Return every line of the data below verbatim, without changing anything.

Start of INPUT MATERIAL

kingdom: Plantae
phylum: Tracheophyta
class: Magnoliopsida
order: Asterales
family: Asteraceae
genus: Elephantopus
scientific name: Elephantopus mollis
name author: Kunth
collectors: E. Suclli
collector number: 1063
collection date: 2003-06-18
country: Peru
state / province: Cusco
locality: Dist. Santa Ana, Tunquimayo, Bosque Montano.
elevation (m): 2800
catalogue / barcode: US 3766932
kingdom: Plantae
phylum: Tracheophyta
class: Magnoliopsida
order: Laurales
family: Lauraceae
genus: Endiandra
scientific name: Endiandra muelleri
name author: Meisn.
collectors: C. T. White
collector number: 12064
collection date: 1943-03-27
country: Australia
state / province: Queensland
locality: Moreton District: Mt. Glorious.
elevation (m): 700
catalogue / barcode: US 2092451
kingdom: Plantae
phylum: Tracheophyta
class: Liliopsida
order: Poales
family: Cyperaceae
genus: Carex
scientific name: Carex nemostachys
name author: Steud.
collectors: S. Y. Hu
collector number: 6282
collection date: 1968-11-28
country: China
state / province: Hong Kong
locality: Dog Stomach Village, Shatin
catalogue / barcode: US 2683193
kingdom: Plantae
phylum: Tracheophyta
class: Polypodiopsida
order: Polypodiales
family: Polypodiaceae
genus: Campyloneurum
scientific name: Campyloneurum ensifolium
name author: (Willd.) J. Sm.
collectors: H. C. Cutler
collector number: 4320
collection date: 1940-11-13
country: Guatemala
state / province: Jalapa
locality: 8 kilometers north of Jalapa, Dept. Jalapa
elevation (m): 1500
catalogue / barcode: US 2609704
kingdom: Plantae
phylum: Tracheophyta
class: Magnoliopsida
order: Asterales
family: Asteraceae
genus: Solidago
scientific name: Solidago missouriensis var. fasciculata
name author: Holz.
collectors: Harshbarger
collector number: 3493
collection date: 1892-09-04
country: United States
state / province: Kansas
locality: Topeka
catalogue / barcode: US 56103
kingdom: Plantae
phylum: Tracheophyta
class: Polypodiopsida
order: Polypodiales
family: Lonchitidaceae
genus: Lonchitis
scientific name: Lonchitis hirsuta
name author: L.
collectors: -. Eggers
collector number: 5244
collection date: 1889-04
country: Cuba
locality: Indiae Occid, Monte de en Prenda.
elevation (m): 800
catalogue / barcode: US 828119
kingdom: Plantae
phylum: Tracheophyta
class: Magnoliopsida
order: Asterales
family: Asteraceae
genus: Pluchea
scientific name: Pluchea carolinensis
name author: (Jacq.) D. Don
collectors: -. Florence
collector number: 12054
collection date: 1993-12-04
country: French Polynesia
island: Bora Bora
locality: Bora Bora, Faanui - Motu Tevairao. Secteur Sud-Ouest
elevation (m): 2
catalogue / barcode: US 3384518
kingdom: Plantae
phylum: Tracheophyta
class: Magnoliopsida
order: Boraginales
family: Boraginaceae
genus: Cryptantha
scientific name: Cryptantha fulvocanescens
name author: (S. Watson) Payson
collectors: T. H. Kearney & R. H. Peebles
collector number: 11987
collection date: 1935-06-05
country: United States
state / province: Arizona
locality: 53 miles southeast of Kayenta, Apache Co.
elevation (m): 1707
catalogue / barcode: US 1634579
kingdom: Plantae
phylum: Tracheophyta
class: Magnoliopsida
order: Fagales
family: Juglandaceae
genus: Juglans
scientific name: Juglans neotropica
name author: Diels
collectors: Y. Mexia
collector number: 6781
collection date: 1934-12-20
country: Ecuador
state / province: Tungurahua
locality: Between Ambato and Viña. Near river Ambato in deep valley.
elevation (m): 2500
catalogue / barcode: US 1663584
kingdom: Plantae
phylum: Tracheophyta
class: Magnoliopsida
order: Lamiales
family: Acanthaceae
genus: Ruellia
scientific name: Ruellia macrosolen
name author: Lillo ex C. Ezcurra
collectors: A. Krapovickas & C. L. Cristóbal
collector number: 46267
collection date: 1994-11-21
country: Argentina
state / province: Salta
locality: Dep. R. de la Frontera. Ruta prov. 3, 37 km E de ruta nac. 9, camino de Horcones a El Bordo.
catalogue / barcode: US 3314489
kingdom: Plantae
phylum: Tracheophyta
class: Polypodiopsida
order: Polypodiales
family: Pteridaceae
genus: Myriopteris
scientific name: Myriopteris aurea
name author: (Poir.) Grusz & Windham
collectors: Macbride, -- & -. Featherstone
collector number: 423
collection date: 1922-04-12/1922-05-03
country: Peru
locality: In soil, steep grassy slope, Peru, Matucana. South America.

End of INPUT MATERIAL

THE SOLUTION:
kingdom: Plantae
phylum: Tracheophyta
class: Magnoliopsida
order: Asterales
family: Asteraceae
genus: Elephantopus
scientific name: Elephantopus mollis
name author: Kunth
collectors: E. Suclli
collector number: 1063
collection date: 2003-06-18
country: Peru
state / province: Cusco
locality: Dist. Santa Ana, Tunquimayo, Bosque Montano.
elevation (m): 2800
catalogue / barcode: US 3766932
kingdom: Plantae
phylum: Tracheophyta
class: Magnoliopsida
order: Laurales
family: Lauraceae
genus: Endiandra
scientific name: Endiandra muelleri
name author: Meisn.
collectors: C. T. White
collector number: 12064
collection date: 1943-03-27
country: Australia
state / province: Queensland
locality: Moreton District: Mt. Glorious.
elevation (m): 700
catalogue / barcode: US 2092451
kingdom: Plantae
phylum: Tracheophyta
class: Liliopsida
order: Poales
family: Cyperaceae
genus: Carex
scientific name: Carex nemostachys
name author: Steud.
collectors: S. Y. Hu
collector number: 6282
collection date: 1968-11-28
country: China
state / province: Hong Kong
locality: Dog Stomach Village, Shatin
catalogue / barcode: US 2683193
kingdom: Plantae
phylum: Tracheophyta
class: Polypodiopsida
order: Polypodiales
family: Polypodiaceae
genus: Campyloneurum
scientific name: Campyloneurum ensifolium
name author: (Willd.) J. Sm.
collectors: H. C. Cutler
collector number: 4320
collection date: 1940-11-13
country: Guatemala
state / province: Jalapa
locality: 8 kilometers north of Jalapa, Dept. Jalapa
elevation (m): 1500
catalogue / barcode: US 2609704
kingdom: Plantae
phylum: Tracheophyta
class: Magnoliopsida
order: Asterales
family: Asteraceae
genus: Solidago
scientific name: Solidago missouriensis var. fasciculata
name author: Holz.
collectors: Harshbarger
collector number: 3493
collection date: 1892-09-04
country: United States
state / province: Kansas
locality: Topeka
catalogue / barcode: US 56103
kingdom: Plantae
phylum: Tracheophyta
class: Polypodiopsida
order: Polypodiales
family: Lonchitidaceae
genus: Lonchitis
scientific name: Lonchitis hirsuta
name author: L.
collectors: -. Eggers
collector number: 5244
collection date: 1889-04
country: Cuba
locality: Indiae Occid, Monte de en Prenda.
elevation (m): 800
catalogue / barcode: US 828119
kingdom: Plantae
phylum: Tracheophyta
class: Magnoliopsida
order: Asterales
family: Asteraceae
genus: Pluchea
scientific name: Pluchea carolinensis
name author: (Jacq.) D. Don
collectors: -. Florence
collector number: 12054
collection date: 1993-12-04
country: French Polynesia
island: Bora Bora
locality: Bora Bora, Faanui - Motu Tevairao. Secteur Sud-Ouest
elevation (m): 2
catalogue / barcode: US 3384518
kingdom: Plantae
phylum: Tracheophyta
class: Magnoliopsida
order: Boraginales
family: Boraginaceae
genus: Cryptantha
scientific name: Cryptantha fulvocanescens
name author: (S. Watson) Payson
collectors: T. H. Kearney & R. H. Peebles
collector number: 11987
collection date: 1935-06-05
country: United States
state / province: Arizona
locality: 53 miles southeast of Kayenta, Apache Co.
elevation (m): 1707
catalogue / barcode: US 1634579
kingdom: Plantae
phylum: Tracheophyta
class: Magnoliopsida
order: Fagales
family: Juglandaceae
genus: Juglans
scientific name: Juglans neotropica
name author: Diels
collectors: Y. Mexia
collector number: 6781
collection date: 1934-12-20
country: Ecuador
state / province: Tungurahua
locality: Between Ambato and Viña. Near river Ambato in deep valley.
elevation (m): 2500
catalogue / barcode: US 1663584
kingdom: Plantae
phylum: Tracheophyta
class: Magnoliopsida
order: Lamiales
family: Acanthaceae
genus: Ruellia
scientific name: Ruellia macrosolen
name author: Lillo ex C. Ezcurra
collectors: A. Krapovickas & C. L. Cristóbal
collector number: 46267
collection date: 1994-11-21
country: Argentina
state / province: Salta
locality: Dep. R. de la Frontera. Ruta prov. 3, 37 km E de ruta nac. 9, camino de Horcones a El Bordo.
catalogue / barcode: US 3314489
kingdom: Plantae
phylum: Tracheophyta
class: Polypodiopsida
order: Polypodiales
family: Pteridaceae
genus: Myriopteris
scientific name: Myriopteris aurea
name author: (Poir.) Grusz & Windham
collectors: Macbride, -- & -. Featherstone
collector number: 423
collection date: 1922-04-12/1922-05-03
country: Peru
locality: In soil, steep grassy slope, Peru, Matucana. South America.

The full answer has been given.